***** EXTRACTED INFORMATION *****
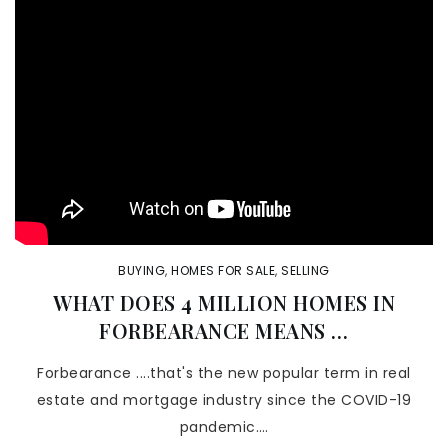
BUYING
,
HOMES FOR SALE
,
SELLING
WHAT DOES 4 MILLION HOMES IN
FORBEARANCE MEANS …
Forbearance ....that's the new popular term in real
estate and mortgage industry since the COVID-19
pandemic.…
*****
***** EXTRACTED INFORMATION *****
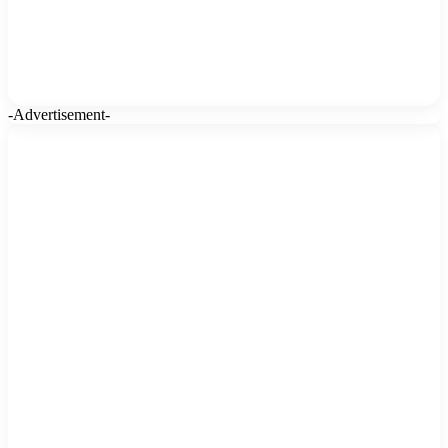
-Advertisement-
*****
***** EXTRACTED INFORMATION *****
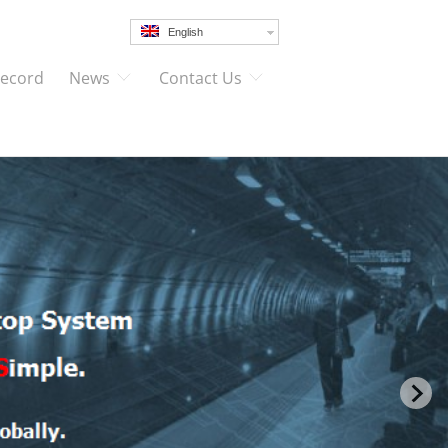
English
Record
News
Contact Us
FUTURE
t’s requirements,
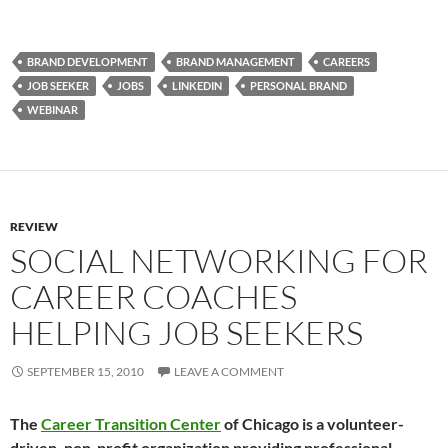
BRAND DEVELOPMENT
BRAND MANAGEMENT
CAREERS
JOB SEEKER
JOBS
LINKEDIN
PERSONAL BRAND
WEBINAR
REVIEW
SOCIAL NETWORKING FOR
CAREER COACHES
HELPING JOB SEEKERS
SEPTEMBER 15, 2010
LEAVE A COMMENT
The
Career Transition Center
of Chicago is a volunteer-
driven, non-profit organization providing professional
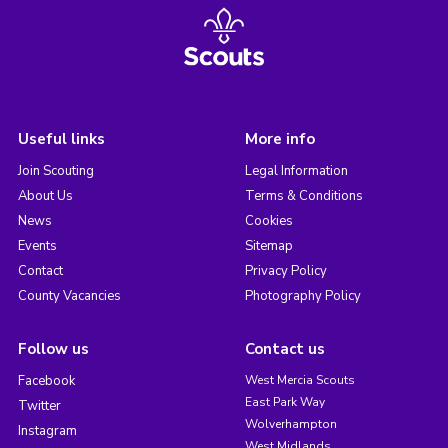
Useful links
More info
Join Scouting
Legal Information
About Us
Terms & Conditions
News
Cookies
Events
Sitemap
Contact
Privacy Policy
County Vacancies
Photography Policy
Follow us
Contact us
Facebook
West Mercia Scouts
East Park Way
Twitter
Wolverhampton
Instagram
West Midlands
*****
* **PROBLEM TO WORK ON**: Reproduce the lines of the items from the line with "Useful links" up to and including the line with "West Midlands", keeping each one word for word.

* **FINISHED EXERCISE**:
Useful links
More info
Join Scouting
Legal Information
About Us
Terms & Conditions
News
Cookies
Events
Sitemap
Contact
Privacy Policy
County Vacancies
Photography Policy
Follow us
Contact us
Facebook
West Mercia Scouts
East Park Way
Twitter
Wolverhampton
Instagram
West Midlands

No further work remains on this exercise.